* [짧은 과제] 아래의 줄을 모두 한 글자도 바꾸지 말고 출력하십시오. 그림은 답에 넣지 마십시오.

* [제시된 기록]
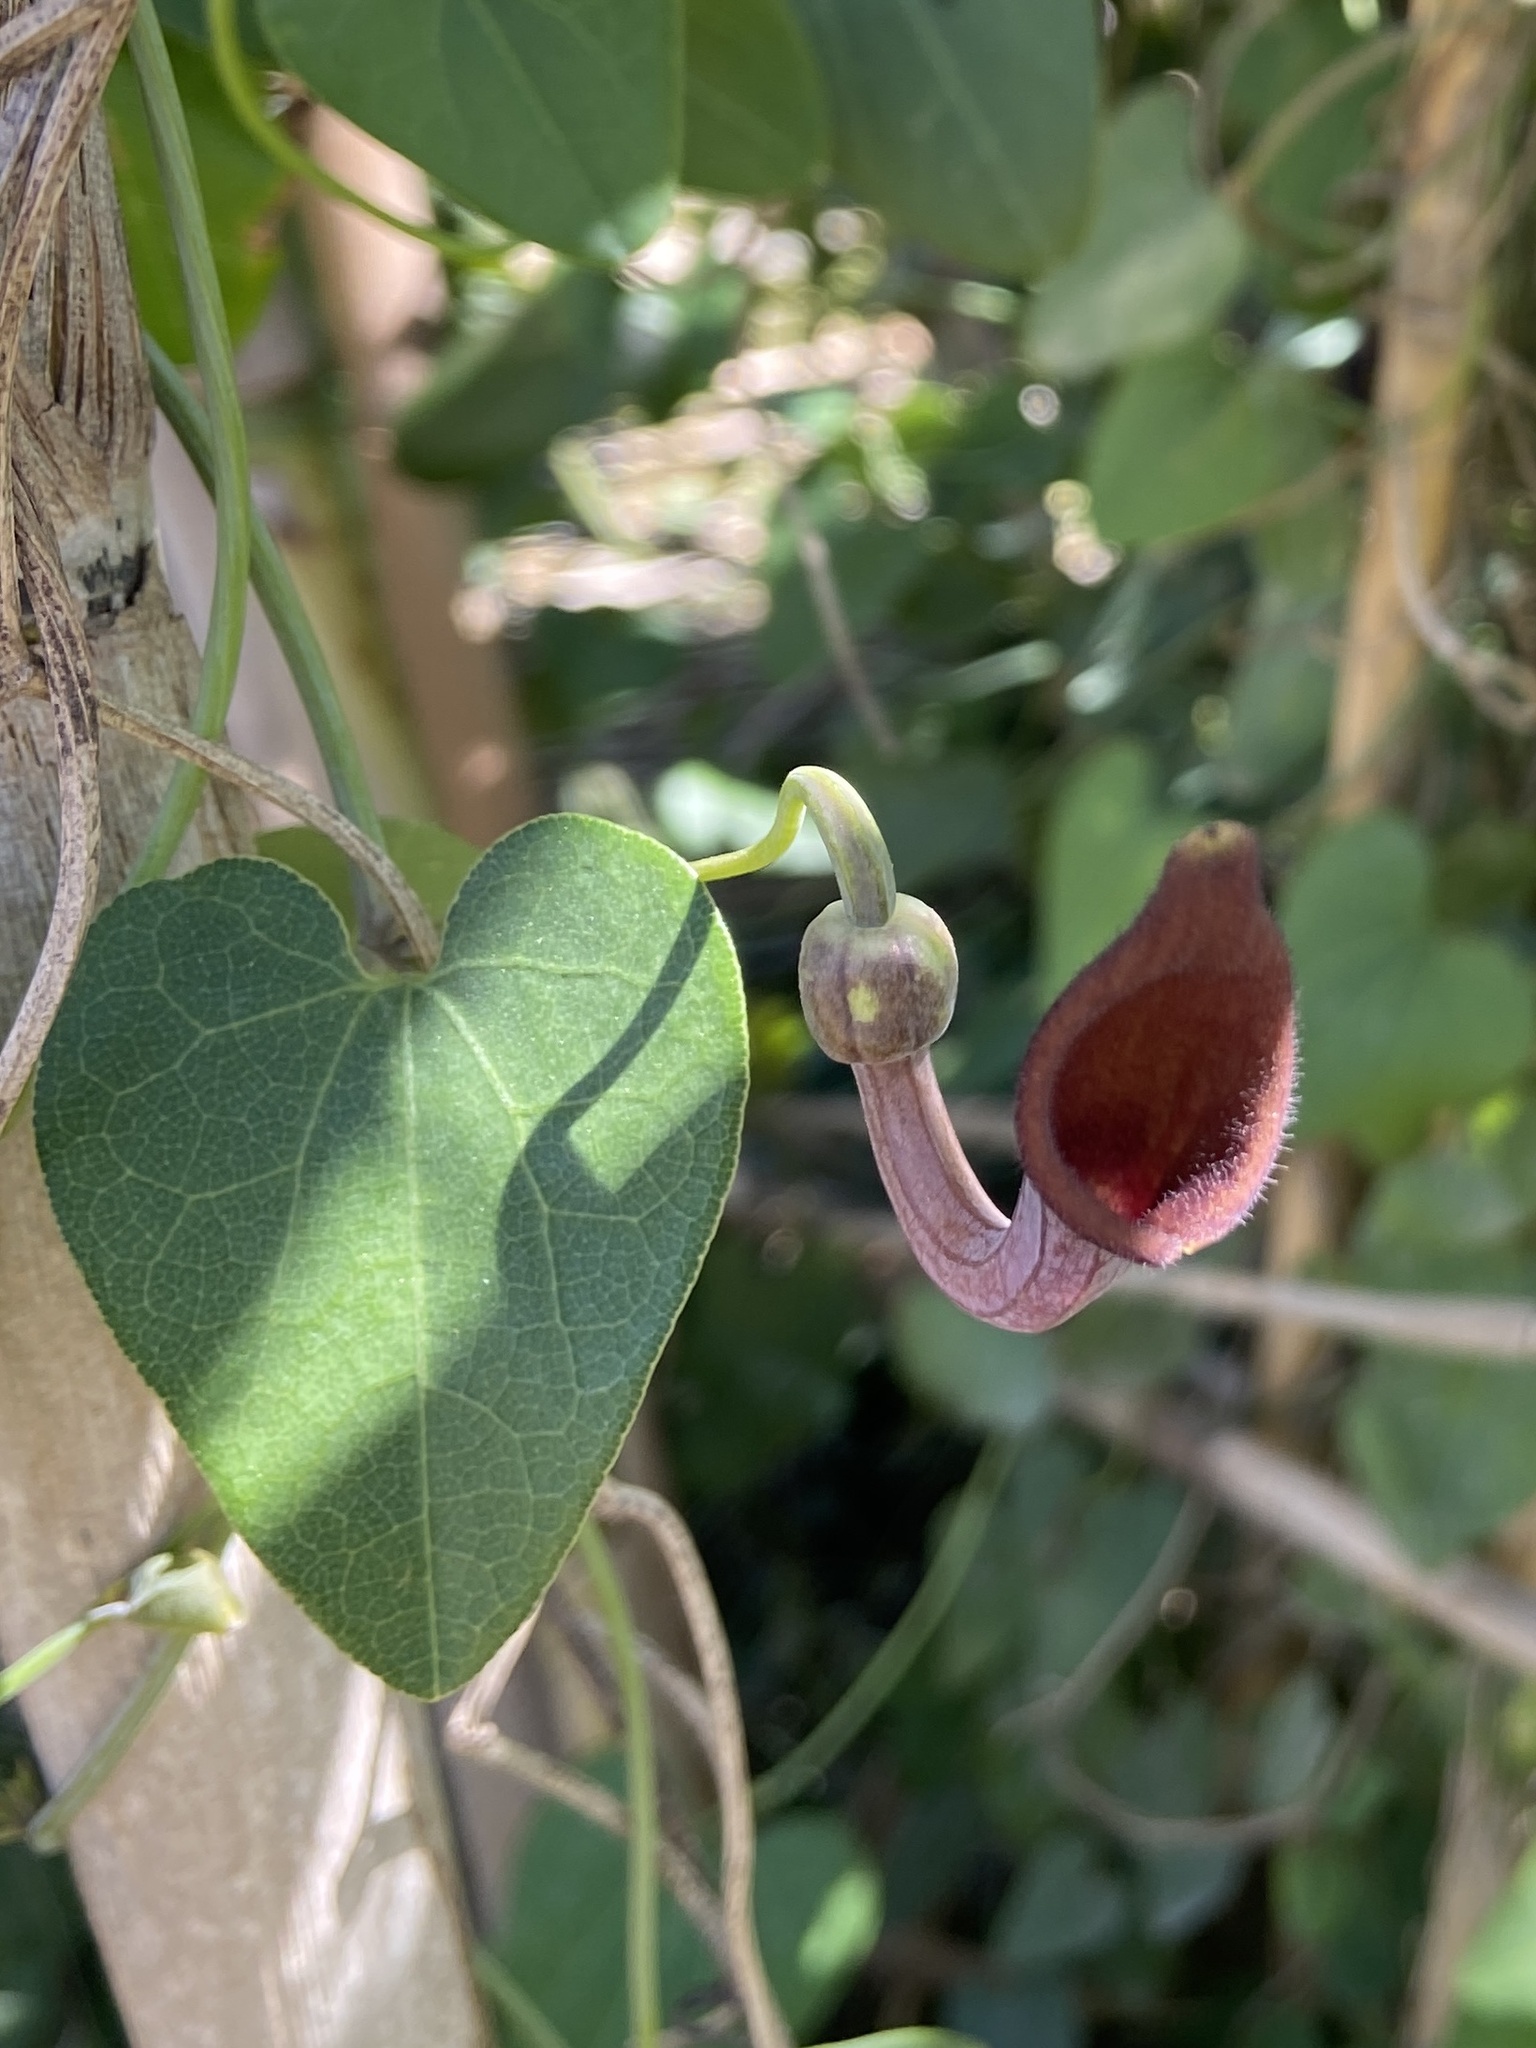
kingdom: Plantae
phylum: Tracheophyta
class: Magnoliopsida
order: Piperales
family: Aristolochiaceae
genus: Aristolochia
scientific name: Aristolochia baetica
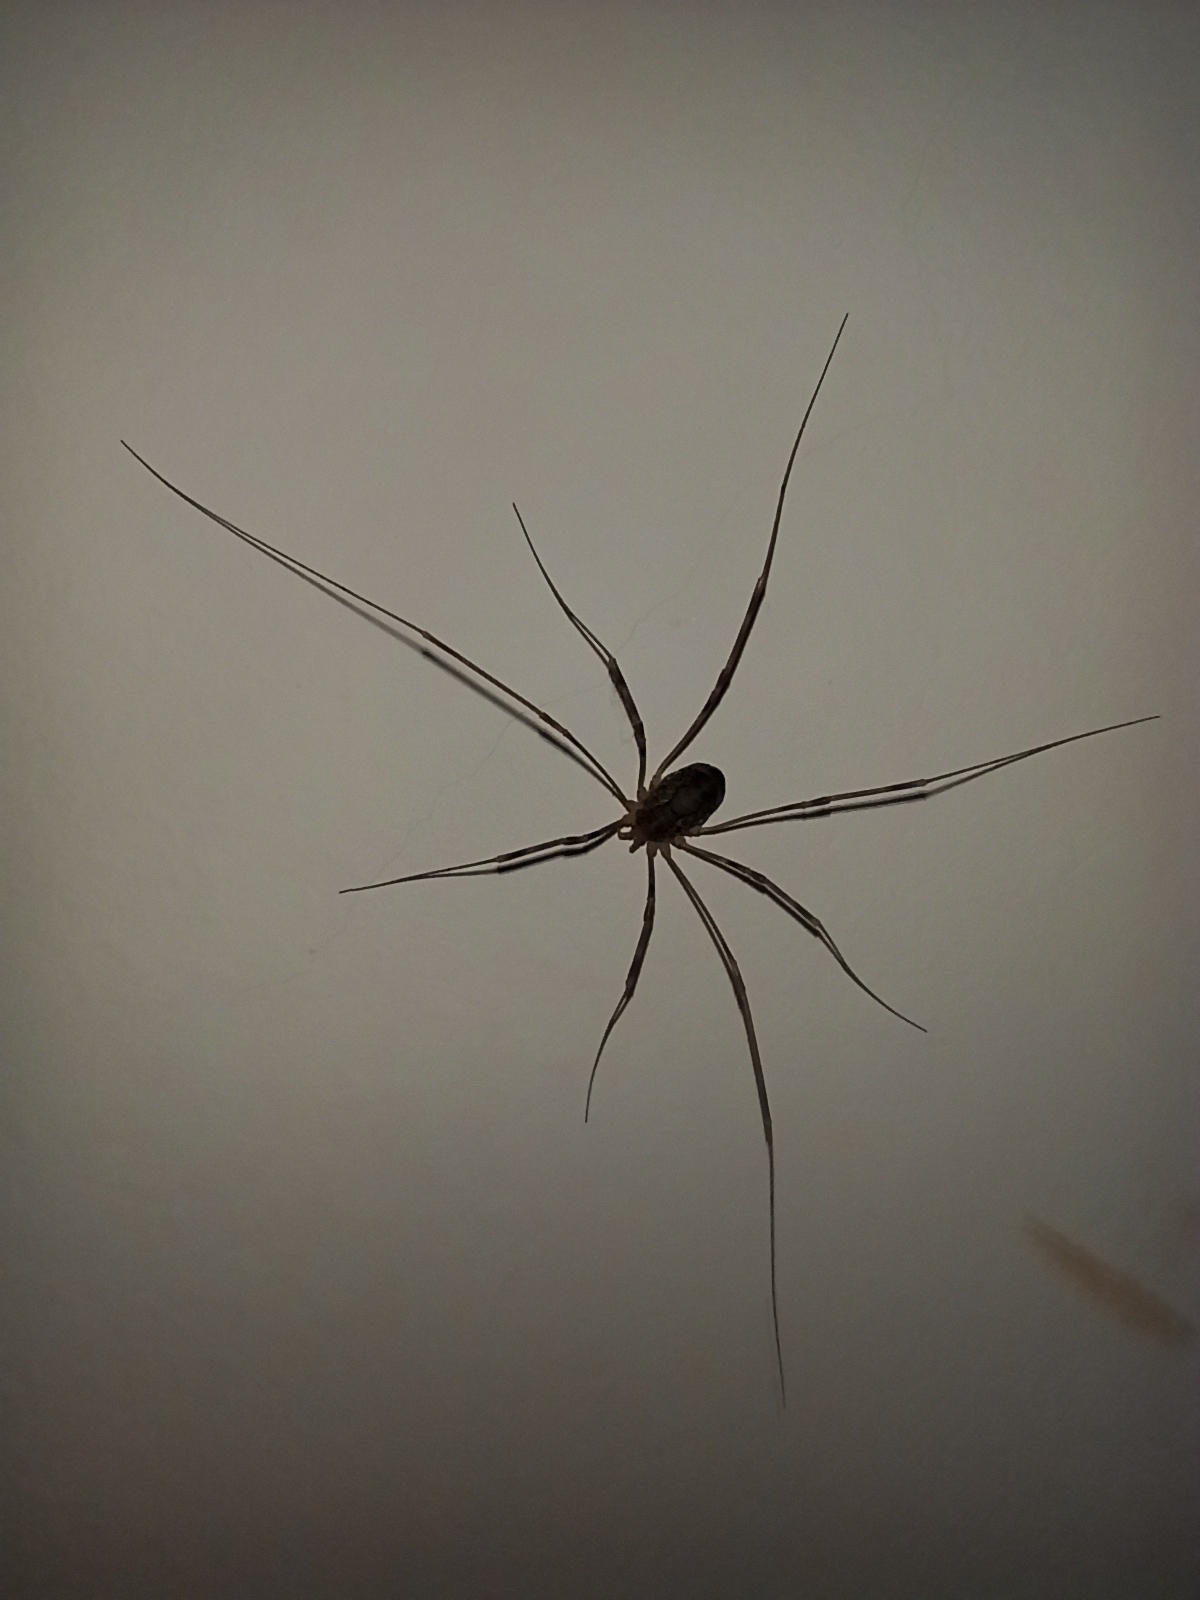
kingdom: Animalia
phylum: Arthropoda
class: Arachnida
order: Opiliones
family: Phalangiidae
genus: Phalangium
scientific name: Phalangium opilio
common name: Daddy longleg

* [연습 해답]
kingdom: Plantae
phylum: Tracheophyta
class: Magnoliopsida
order: Piperales
family: Aristolochiaceae
genus: Aristolochia
scientific name: Aristolochia baetica
kingdom: Animalia
phylum: Arthropoda
class: Arachnida
order: Opiliones
family: Phalangiidae
genus: Phalangium
scientific name: Phalangium opilio
common name: Daddy longleg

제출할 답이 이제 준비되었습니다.